Dataset excerpt:

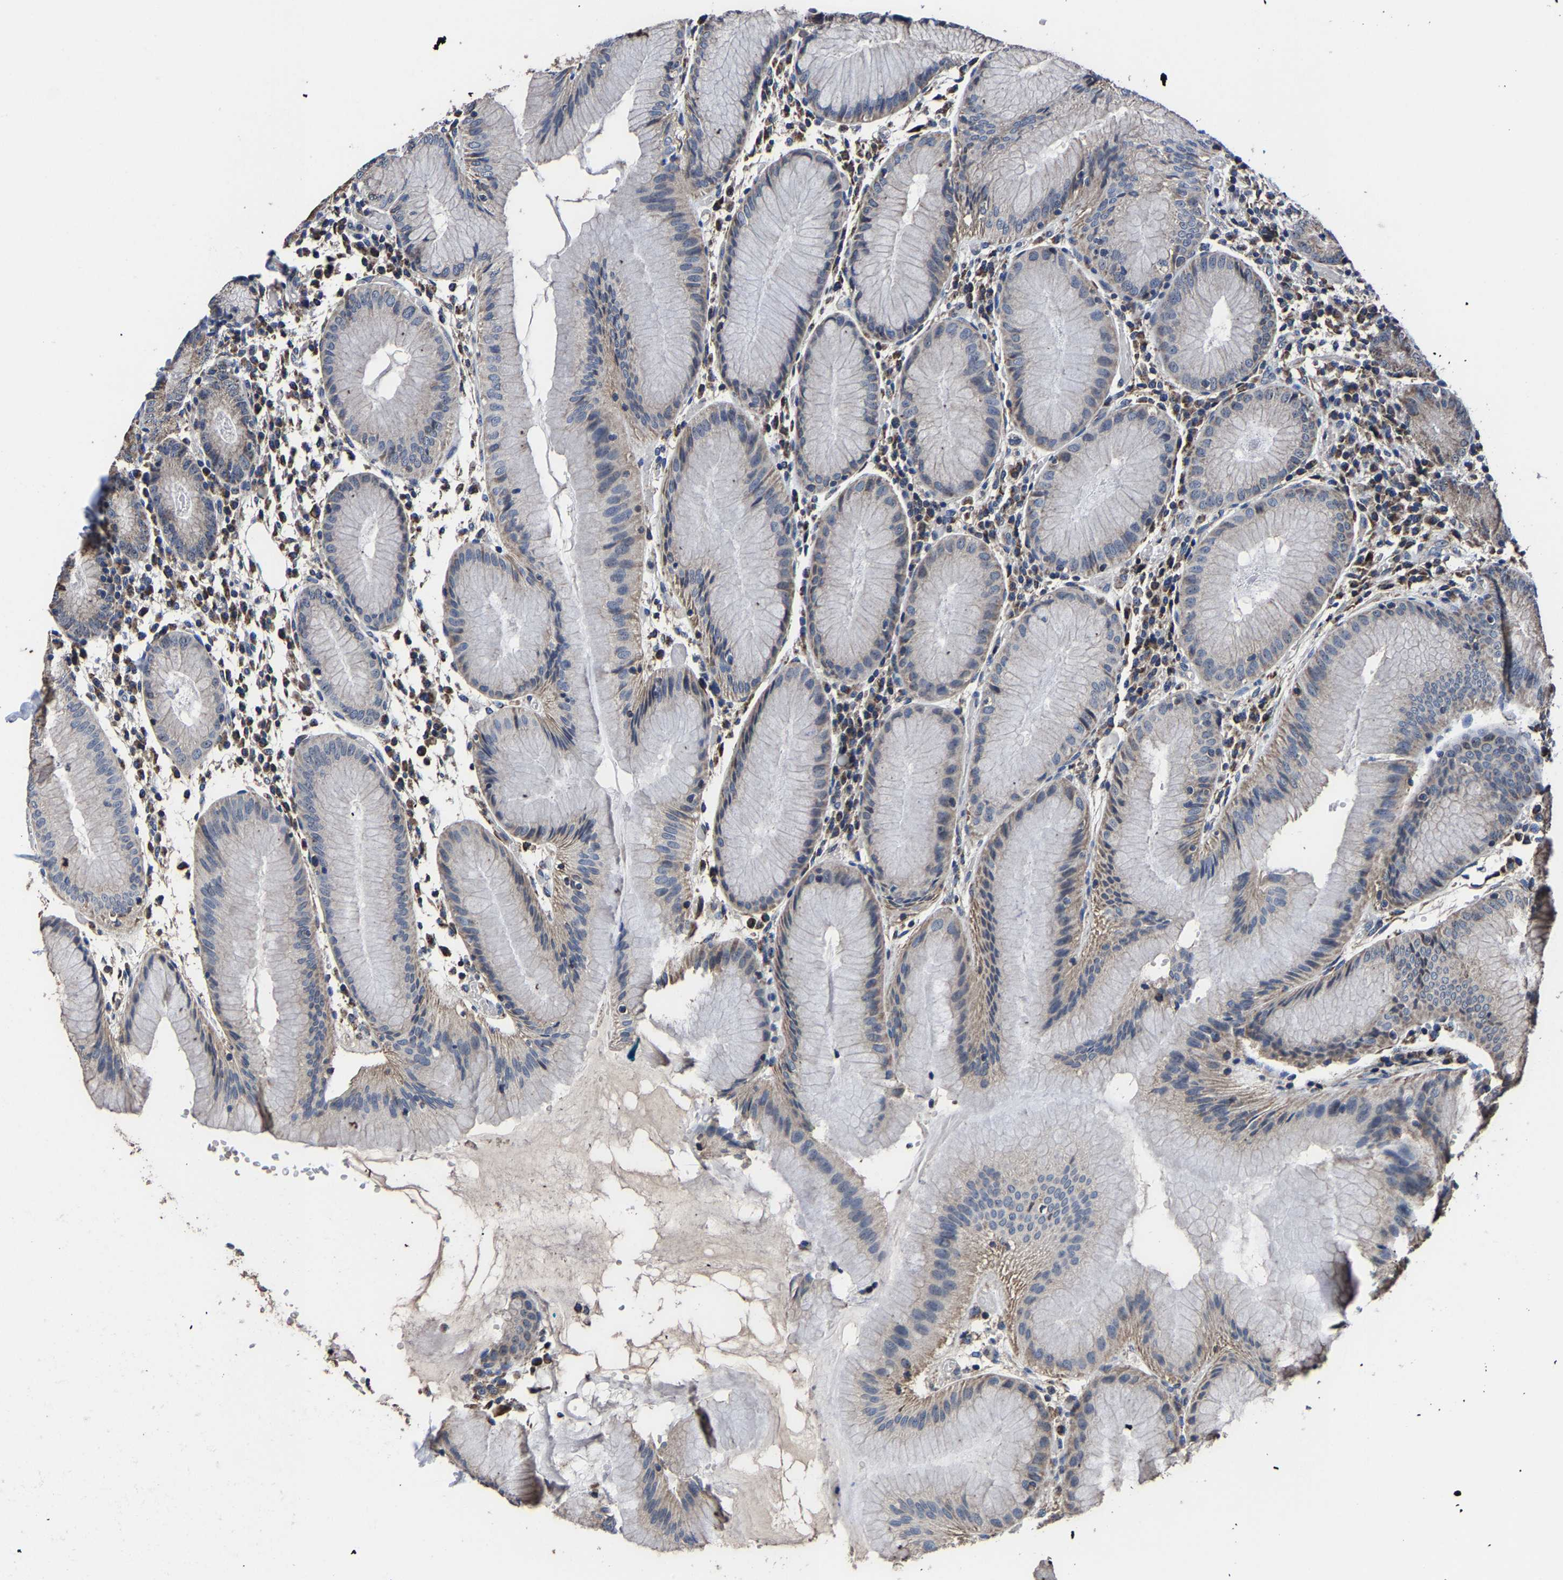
{"staining": {"intensity": "moderate", "quantity": "25%-75%", "location": "cytoplasmic/membranous"}, "tissue": "stomach", "cell_type": "Glandular cells", "image_type": "normal", "snomed": [{"axis": "morphology", "description": "Normal tissue, NOS"}, {"axis": "topography", "description": "Stomach"}, {"axis": "topography", "description": "Stomach, lower"}], "caption": "The immunohistochemical stain highlights moderate cytoplasmic/membranous positivity in glandular cells of unremarkable stomach.", "gene": "ZCCHC7", "patient": {"sex": "female", "age": 75}}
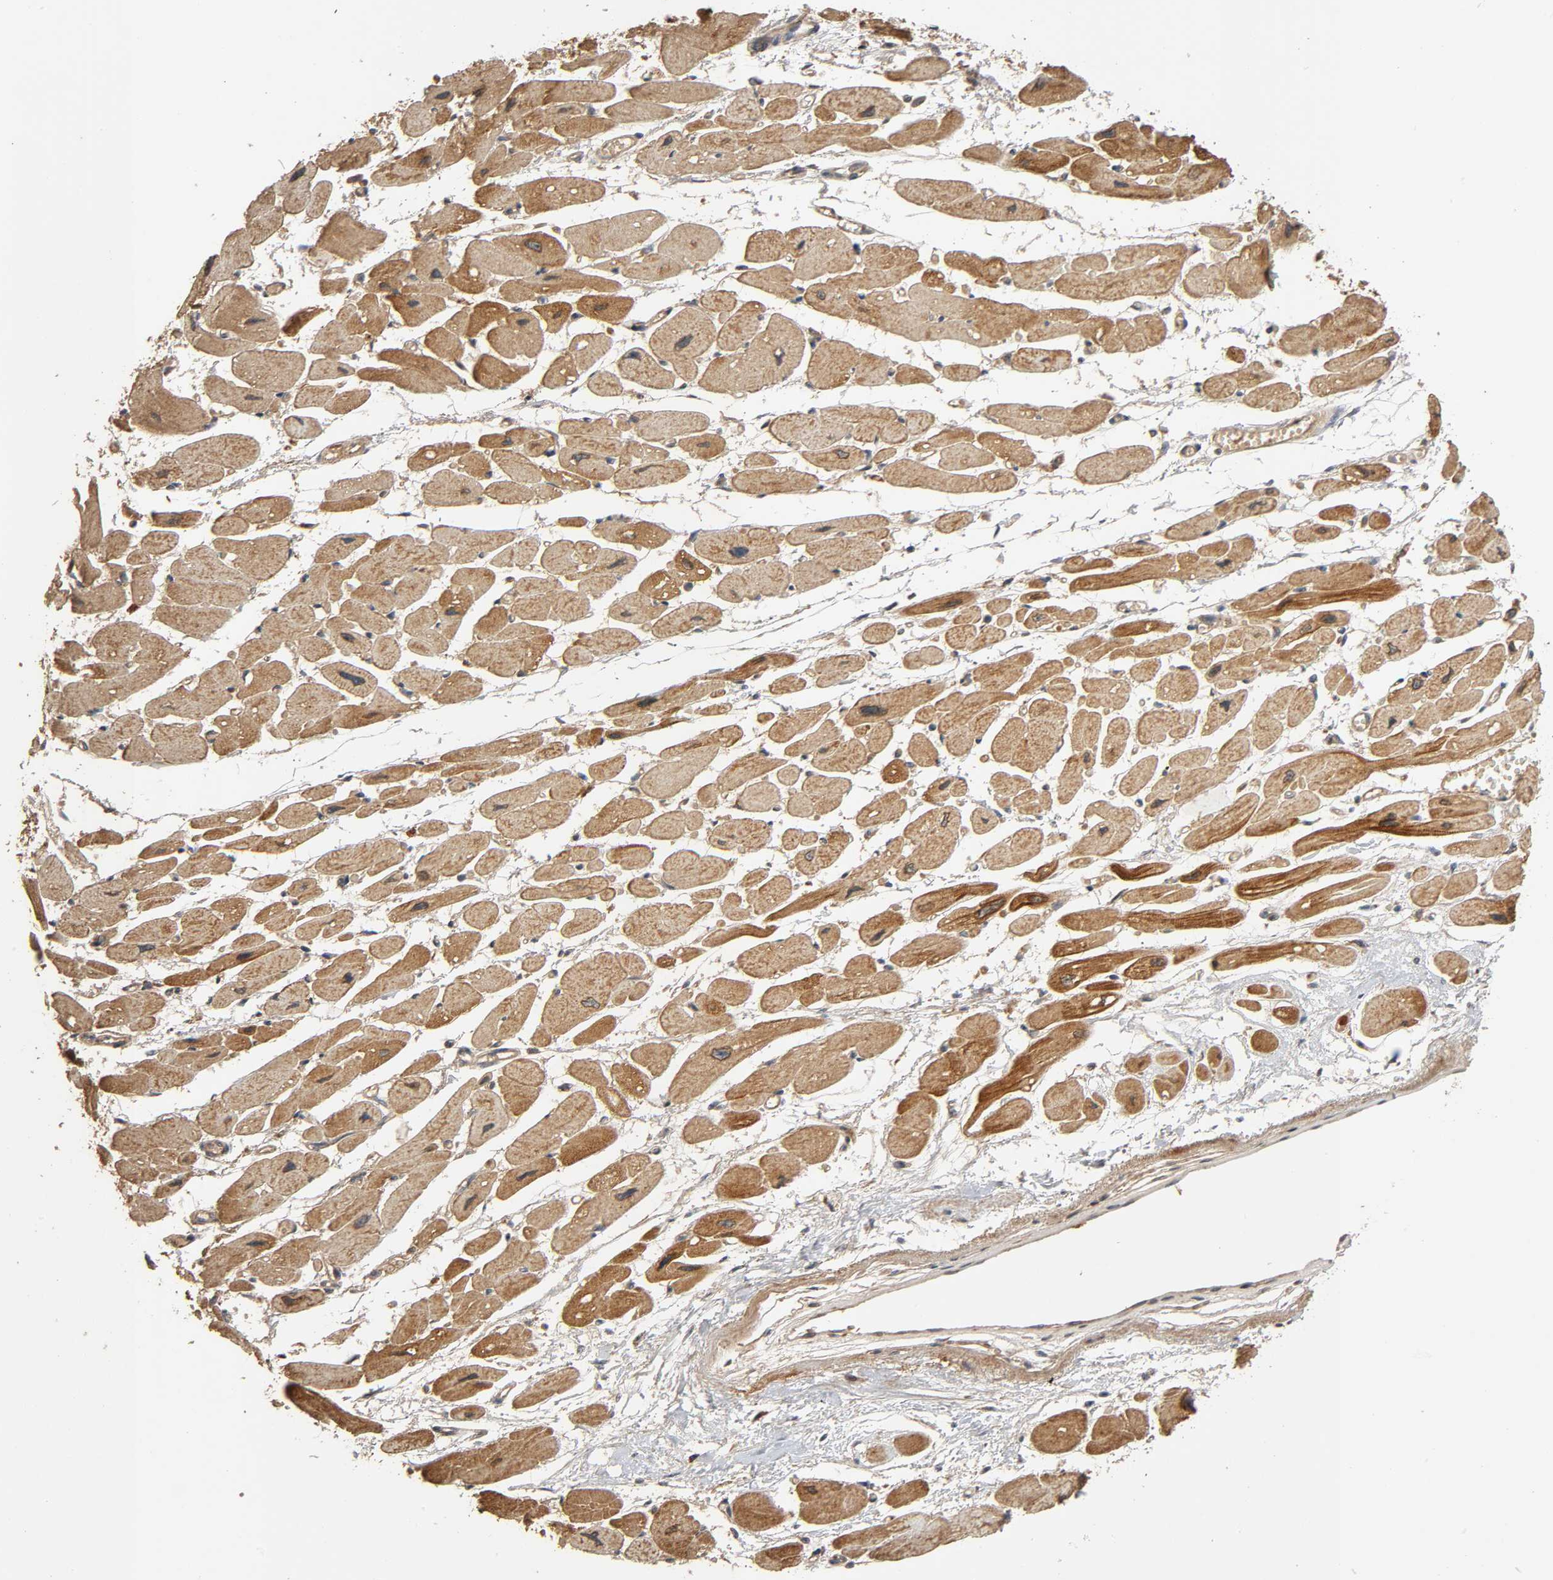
{"staining": {"intensity": "moderate", "quantity": ">75%", "location": "cytoplasmic/membranous"}, "tissue": "heart muscle", "cell_type": "Cardiomyocytes", "image_type": "normal", "snomed": [{"axis": "morphology", "description": "Normal tissue, NOS"}, {"axis": "topography", "description": "Heart"}], "caption": "Protein staining by IHC displays moderate cytoplasmic/membranous expression in about >75% of cardiomyocytes in normal heart muscle.", "gene": "MAP3K8", "patient": {"sex": "female", "age": 54}}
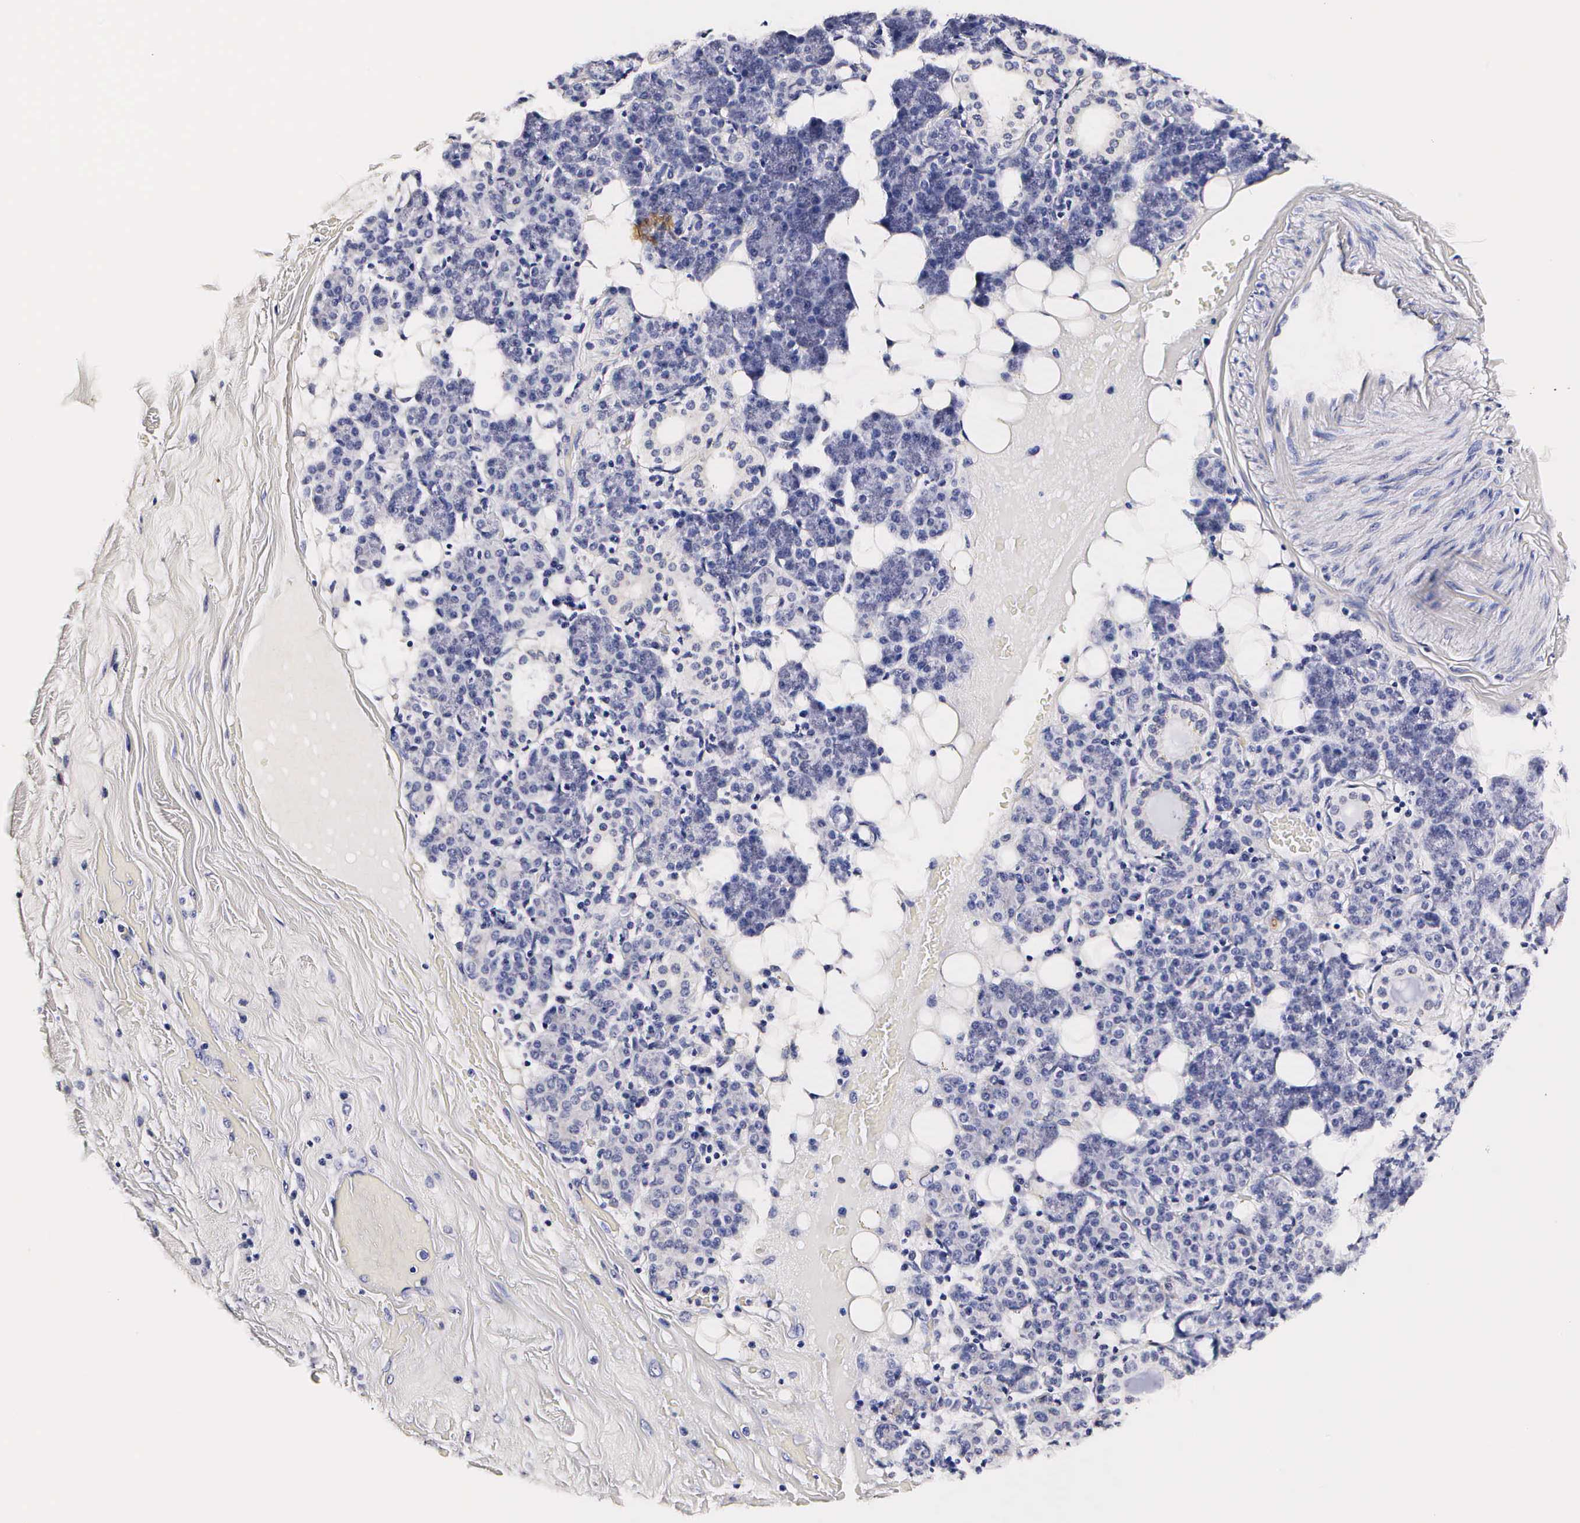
{"staining": {"intensity": "negative", "quantity": "none", "location": "none"}, "tissue": "skin cancer", "cell_type": "Tumor cells", "image_type": "cancer", "snomed": [{"axis": "morphology", "description": "Squamous cell carcinoma, NOS"}, {"axis": "topography", "description": "Skin"}], "caption": "The immunohistochemistry photomicrograph has no significant staining in tumor cells of skin cancer (squamous cell carcinoma) tissue.", "gene": "RNASE6", "patient": {"sex": "male", "age": 84}}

Exercise brief:
Find the line containing "staining by IHC", then extract it and every line after it to the end of the data above, exactly and nothing else, without pictures.

Task result:
{"staining": {"intensity": "moderate", "quantity": ">75%", "location": "cytoplasmic/membranous"}, "tissue": "heart muscle", "cell_type": "Cardiomyocytes", "image_type": "normal", "snomed": [{"axis": "morphology", "description": "Normal tissue, NOS"}, {"axis": "topography", "description": "Heart"}], "caption": "Protein staining by IHC displays moderate cytoplasmic/membranous expression in about >75% of cardiomyocytes in normal heart muscle.", "gene": "MAP3K8", "patient": {"sex": "female", "age": 54}}
{"staining": {"intensity": "negative", "quantity": "none", "location": "none"}, "tissue": "skin cancer", "cell_type": "Tumor cells", "image_type": "cancer", "snomed": [{"axis": "morphology", "description": "Squamous cell carcinoma, NOS"}, {"axis": "topography", "description": "Skin"}], "caption": "The immunohistochemistry photomicrograph has no significant staining in tumor cells of skin cancer (squamous cell carcinoma) tissue.", "gene": "RNASE6", "patient": {"sex": "male", "age": 84}}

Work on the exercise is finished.